What Is A Qualified Processing Rate?

A qualified processing rate, sometimes referred to as the swipe rate, is one classification of rates a merchant is charged to process a credit card transaction. This rate is part of a three-tiered fee model most offered by the credit card processing industry. The other rates are referred to as mid-qualified and non-qualified. From this terminology, you get an idea of how this fee model is structured.

What is a qualified processing rate? Well, a qualified processing rate for your credit card processing is the rate most often quoted from providers, because it is the lowest of the three rates in the pricing structure. All merchant credit card processing rates are based on interchange rate and fee schedules that are published on the credit card websites. This interchange rate is passed through to the merchant and any other fees charged by the provider are added on top of this fixed fee. The total of these fees is conveyed as a percentage charged per transaction and this becomes your rate for processing a credit card, though there are other pricing structures available such as a fixed monthly rate. A low processing rate can be tempting, but before you sign on the dotted line of any provider contract, you need to understand that there are strict requirements you must follow for a credit card transaction to qualify for this lowest of rates.

What Kind Of Credit Cards Qualify For The Qualified Processing Rate?

Each credit card brand has its own set of rules and provisions governing their rates, but generally speaking only basic credit cards and certain debit card transactions meet the qualifications for a qualified processing rate. That leaves out a large portion of credit cards that are offered to consumers. Credit cards that have a rewards program, corporate or business cards and a number of other types of credit cards do not qualify for this lowest transaction rate.

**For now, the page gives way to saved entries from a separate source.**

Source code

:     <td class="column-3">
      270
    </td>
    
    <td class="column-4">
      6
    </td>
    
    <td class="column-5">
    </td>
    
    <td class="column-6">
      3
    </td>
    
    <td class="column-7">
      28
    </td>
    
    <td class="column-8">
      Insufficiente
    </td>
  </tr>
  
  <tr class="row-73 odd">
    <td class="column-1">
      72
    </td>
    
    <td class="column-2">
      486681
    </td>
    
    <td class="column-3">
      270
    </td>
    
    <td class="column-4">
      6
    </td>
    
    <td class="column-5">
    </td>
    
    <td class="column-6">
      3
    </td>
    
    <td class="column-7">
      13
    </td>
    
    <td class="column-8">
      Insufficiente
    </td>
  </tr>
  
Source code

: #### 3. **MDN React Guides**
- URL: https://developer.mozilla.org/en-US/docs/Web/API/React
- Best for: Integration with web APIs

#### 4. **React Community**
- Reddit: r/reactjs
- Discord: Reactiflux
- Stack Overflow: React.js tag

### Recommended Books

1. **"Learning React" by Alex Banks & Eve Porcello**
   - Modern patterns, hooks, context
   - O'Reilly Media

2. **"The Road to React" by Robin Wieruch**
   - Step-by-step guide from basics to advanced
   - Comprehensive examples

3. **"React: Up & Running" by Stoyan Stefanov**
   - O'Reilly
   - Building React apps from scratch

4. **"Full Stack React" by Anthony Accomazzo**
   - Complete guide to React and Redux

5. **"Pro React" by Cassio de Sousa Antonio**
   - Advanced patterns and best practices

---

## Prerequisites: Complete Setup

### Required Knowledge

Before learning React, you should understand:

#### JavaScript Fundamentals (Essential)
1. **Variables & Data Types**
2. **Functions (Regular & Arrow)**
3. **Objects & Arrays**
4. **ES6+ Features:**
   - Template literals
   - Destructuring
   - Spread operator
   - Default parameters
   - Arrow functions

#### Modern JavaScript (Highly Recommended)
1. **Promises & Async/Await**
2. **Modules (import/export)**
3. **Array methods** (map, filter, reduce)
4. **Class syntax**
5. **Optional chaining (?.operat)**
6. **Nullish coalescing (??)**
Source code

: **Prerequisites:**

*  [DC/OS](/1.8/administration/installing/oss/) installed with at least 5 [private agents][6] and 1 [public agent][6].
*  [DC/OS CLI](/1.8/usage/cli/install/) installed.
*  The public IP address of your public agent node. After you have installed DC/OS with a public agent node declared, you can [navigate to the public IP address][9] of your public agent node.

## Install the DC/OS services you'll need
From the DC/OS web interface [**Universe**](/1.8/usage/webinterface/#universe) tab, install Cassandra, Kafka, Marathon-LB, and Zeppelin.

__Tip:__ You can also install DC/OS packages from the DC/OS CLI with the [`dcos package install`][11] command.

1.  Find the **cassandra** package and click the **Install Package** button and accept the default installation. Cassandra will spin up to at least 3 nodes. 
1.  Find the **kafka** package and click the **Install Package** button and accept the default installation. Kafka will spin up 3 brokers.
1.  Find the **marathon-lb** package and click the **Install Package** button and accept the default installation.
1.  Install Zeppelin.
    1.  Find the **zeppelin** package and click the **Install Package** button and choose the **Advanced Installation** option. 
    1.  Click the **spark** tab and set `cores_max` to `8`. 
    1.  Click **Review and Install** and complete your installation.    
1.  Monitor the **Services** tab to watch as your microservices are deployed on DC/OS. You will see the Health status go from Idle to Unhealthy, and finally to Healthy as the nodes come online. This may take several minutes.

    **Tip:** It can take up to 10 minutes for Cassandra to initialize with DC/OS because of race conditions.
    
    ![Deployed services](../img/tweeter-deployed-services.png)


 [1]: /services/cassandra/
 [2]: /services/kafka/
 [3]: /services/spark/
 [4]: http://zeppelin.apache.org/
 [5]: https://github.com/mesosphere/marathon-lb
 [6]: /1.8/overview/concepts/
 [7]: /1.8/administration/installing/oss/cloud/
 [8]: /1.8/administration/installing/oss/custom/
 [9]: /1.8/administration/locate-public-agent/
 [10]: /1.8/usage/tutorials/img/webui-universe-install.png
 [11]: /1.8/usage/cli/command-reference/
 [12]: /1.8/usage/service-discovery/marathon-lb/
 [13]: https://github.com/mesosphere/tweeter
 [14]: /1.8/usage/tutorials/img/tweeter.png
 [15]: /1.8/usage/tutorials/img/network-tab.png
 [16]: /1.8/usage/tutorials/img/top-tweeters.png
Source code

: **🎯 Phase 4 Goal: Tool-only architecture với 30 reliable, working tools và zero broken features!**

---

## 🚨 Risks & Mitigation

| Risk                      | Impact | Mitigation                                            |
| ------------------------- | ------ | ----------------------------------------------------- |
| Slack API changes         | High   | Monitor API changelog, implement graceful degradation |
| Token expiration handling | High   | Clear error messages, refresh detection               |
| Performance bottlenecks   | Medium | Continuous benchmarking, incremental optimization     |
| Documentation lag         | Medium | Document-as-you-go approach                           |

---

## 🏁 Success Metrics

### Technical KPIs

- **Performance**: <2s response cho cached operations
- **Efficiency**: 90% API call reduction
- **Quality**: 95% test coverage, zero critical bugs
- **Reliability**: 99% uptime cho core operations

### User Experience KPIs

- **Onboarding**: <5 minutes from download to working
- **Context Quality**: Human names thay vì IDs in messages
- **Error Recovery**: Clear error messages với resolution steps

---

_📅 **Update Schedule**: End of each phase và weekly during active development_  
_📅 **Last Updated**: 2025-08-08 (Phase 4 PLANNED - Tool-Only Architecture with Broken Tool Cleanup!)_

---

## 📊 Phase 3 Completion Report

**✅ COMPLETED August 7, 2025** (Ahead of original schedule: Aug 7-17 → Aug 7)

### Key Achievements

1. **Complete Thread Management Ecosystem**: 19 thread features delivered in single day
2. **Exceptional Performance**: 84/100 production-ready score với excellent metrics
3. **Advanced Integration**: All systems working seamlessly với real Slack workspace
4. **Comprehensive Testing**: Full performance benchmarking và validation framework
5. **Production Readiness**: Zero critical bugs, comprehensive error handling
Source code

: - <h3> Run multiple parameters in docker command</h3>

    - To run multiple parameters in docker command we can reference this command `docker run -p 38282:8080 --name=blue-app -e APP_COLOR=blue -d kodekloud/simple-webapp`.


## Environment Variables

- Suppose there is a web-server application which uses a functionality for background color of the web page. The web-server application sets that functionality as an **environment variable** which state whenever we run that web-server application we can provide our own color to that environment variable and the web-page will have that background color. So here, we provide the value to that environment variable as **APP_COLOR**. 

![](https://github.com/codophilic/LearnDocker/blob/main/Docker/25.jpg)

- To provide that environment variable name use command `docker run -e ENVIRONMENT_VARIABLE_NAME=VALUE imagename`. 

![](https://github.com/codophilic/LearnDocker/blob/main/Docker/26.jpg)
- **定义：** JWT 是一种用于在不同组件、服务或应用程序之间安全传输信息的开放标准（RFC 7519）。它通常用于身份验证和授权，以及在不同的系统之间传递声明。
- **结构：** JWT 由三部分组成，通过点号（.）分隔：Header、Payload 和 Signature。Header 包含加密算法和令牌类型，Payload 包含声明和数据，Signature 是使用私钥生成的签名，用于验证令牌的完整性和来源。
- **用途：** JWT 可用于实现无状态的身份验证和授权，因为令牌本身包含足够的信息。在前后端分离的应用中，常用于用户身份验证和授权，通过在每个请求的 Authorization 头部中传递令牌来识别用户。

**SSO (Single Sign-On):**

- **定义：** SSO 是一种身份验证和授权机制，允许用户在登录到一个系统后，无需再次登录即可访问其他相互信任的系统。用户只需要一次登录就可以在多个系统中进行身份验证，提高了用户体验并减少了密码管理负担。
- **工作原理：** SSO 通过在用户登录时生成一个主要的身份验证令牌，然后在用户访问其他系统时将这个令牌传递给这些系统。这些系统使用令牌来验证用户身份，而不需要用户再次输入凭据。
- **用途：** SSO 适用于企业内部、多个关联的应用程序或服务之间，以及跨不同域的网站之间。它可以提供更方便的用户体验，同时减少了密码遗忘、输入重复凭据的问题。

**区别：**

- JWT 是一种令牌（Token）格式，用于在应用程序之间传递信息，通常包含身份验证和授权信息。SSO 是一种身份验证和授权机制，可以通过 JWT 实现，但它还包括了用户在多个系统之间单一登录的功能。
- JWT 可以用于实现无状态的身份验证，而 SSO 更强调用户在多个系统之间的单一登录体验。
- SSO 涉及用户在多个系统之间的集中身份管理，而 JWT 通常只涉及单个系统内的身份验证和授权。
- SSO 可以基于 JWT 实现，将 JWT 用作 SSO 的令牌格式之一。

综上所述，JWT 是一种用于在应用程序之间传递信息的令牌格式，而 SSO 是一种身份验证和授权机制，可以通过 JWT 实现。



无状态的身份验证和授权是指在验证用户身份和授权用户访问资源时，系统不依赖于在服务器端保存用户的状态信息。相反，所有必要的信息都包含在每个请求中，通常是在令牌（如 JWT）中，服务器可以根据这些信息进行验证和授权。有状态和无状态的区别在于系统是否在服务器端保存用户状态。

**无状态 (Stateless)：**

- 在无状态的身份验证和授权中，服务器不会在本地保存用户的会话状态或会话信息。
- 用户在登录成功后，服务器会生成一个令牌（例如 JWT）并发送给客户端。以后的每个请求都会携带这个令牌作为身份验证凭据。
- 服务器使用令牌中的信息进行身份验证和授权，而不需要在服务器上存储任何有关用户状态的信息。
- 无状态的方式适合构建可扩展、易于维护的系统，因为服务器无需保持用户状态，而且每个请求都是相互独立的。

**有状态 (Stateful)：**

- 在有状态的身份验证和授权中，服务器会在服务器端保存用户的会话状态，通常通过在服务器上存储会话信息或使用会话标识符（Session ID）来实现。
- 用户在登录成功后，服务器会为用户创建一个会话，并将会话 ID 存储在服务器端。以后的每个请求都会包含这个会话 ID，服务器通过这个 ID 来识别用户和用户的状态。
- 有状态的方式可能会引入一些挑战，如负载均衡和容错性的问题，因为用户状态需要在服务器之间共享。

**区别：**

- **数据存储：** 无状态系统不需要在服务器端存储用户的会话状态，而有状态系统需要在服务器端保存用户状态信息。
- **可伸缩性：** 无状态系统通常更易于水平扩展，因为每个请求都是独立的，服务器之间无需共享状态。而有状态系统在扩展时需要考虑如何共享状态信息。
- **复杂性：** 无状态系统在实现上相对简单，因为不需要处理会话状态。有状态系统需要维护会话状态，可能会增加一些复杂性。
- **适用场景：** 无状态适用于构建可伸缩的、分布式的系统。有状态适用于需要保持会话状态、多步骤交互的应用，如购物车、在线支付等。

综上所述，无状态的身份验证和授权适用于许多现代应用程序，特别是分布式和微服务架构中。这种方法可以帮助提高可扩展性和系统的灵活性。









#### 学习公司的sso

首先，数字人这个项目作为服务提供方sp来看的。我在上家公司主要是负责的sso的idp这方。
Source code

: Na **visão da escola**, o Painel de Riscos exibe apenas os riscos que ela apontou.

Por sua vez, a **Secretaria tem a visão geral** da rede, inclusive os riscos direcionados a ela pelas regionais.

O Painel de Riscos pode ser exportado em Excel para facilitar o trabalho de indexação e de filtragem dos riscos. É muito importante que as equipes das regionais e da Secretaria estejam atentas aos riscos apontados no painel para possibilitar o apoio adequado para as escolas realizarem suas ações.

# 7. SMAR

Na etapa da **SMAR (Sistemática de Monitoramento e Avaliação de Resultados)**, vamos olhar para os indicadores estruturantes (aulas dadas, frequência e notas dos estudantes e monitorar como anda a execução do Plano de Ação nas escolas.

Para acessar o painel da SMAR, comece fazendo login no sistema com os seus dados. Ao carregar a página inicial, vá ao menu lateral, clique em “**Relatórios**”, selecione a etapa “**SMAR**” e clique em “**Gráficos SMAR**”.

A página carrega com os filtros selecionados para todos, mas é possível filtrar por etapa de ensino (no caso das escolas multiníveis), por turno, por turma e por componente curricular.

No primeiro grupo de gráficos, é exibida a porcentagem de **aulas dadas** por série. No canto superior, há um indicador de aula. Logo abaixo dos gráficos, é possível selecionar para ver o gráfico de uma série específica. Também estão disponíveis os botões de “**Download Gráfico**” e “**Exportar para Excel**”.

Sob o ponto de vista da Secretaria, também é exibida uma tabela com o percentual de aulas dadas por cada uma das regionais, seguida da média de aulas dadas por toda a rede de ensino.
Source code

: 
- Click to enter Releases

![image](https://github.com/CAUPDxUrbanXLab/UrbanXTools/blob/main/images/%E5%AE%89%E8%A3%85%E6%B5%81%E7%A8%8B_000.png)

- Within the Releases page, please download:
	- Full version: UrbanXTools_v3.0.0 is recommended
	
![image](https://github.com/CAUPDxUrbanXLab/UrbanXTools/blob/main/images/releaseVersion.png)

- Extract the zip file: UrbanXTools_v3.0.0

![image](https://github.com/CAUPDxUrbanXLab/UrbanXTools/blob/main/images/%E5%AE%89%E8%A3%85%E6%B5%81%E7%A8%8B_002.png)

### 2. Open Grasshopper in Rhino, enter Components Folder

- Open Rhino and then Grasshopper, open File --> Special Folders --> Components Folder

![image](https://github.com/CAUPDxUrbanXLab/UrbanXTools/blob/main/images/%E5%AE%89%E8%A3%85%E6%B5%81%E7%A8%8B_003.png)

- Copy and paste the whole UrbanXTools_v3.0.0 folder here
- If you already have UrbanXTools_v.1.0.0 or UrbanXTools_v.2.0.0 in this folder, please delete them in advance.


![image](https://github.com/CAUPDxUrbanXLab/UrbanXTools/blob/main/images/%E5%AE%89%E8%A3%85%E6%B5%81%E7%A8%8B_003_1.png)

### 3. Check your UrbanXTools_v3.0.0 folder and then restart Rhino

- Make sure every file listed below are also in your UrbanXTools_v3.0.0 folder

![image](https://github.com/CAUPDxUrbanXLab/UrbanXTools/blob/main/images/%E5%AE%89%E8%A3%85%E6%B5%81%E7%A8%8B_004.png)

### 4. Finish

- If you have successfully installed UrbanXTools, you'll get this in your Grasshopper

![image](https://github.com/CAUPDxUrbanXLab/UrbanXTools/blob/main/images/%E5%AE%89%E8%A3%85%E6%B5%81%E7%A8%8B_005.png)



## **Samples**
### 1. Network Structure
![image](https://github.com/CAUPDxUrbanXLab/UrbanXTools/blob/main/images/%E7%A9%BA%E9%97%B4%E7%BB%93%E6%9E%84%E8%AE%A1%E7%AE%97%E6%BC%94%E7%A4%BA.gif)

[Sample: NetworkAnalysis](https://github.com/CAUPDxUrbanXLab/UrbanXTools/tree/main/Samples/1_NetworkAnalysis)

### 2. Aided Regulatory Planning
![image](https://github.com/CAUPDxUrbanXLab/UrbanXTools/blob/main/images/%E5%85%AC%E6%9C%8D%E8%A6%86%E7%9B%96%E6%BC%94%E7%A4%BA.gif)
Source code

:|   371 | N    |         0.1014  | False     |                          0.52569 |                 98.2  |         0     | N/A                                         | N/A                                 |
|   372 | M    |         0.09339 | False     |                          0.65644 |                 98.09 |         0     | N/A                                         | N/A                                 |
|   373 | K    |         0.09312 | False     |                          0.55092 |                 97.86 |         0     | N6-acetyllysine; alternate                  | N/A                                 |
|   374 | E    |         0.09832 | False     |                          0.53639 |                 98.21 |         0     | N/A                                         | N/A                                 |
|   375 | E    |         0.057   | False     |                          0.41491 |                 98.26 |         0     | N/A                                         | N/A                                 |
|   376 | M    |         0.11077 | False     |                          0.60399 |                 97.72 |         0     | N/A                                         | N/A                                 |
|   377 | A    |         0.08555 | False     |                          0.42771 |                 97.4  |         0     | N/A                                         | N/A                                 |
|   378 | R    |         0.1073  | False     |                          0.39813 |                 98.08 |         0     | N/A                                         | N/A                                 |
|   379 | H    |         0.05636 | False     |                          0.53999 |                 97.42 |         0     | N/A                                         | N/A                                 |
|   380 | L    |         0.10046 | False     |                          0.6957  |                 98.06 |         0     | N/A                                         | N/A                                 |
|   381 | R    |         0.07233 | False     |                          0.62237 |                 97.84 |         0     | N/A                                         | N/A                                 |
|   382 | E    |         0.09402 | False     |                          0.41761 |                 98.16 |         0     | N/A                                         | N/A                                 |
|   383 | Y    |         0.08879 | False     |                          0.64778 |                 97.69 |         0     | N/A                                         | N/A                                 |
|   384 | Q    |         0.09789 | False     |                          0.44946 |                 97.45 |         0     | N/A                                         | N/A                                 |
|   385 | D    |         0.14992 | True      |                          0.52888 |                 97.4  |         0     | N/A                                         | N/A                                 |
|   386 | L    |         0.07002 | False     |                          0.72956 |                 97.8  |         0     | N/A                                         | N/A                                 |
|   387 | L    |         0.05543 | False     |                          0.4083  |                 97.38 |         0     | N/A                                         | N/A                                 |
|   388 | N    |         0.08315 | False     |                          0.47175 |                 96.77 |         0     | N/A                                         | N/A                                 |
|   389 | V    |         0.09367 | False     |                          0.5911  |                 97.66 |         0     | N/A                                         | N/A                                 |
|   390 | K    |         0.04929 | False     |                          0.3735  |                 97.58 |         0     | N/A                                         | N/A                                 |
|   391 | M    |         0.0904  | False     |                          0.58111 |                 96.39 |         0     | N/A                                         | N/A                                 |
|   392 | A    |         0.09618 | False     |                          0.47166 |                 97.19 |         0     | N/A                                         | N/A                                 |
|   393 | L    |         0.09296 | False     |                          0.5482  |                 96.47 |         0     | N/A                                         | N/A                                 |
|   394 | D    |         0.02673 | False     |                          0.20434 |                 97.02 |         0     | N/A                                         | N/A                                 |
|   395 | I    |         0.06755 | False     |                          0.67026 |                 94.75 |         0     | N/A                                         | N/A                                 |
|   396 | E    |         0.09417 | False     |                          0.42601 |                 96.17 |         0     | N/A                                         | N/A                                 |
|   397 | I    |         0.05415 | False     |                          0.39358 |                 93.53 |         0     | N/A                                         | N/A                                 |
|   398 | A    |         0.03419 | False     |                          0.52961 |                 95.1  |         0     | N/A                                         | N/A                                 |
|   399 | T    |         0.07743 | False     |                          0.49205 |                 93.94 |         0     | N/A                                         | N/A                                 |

Conditions For a Qualified Processing Rate Transaction

Besides the type of credit card used, there are other limitations and restrictions on how the credit card transaction is processed to warrant the qualified processing rate:

– It must be a card present transaction. In other words, the card must be swiped at your point of purchase terminal so the information on the card’s magnetic stripe can be read and transmitted to the issuing bank for authorization. Hence the term “swipe rate”!

– Your customer must sign the sales receipt.

– The date and authorized transaction amount must be correct.

– The transaction must be batched and settled within the time frame fixed by your credit card processing provider.

There are other conditions that apply as well. Your type of business plays an important part in determining if your transactions are eligible for the low, advertised qualified processing rate. For example, high risk businesses, include gambling websites and casinos, businesses that offer adult entertainment and/merchandise, and travel reservations and booking services, that accept credit card payments tend to have a higher risk of refund requests and credit card fraud. If you own or operate a high risk business, you may be offered a tiered structure with a “qualified processing rate” but you can expect to find that your qualified rate will be higher than the rates offered to other businesses.

Qualified Transactions for Internet Merchants

Credit card transactions for internet merchants are considered to be non-present card transactions. Makes sense, right? When your customer purchases through your on-line store or site, there is no way to swipe his or her credit card to verify the cardholder’s information from the magnetic stripe on the back. Most credit card providers consider the mid-qualified processing rate as the internet merchant’s qualified processing rate. For an on-line credit card transaction to qualify for this rate, the following minimum conditions must be met:

– Input the cardholder’s information including the information necessary for AVS (Address Verification Service) to validate the cardholder and authorize the transaction.

– The shipping date must be within 7 calendar days of the authorization code date.

– The settled transaction must equal the authorized amount, including taxes and shipping (for example, no tip can be added after the transaction is authorized).

– The transaction must be batched and settled within the time frame fixed by your credit card processing provider.

With this type of transaction, as with other qualified transactions, the card being charged cannot be a rewards or corporate card.

The list of conditions and qualifications for meeting the qualified processing rate is very specific and most providers fail to mention that usually only 50% or less of your credit card transactions will actually qualify for this low rate. So be careful when choosing a credit card processor. Be sure to compare the mid-qualified and non-qualified rates in any tiered fee structure because an advertised low qualified processing rate will not adequately represent your credit card processing costs.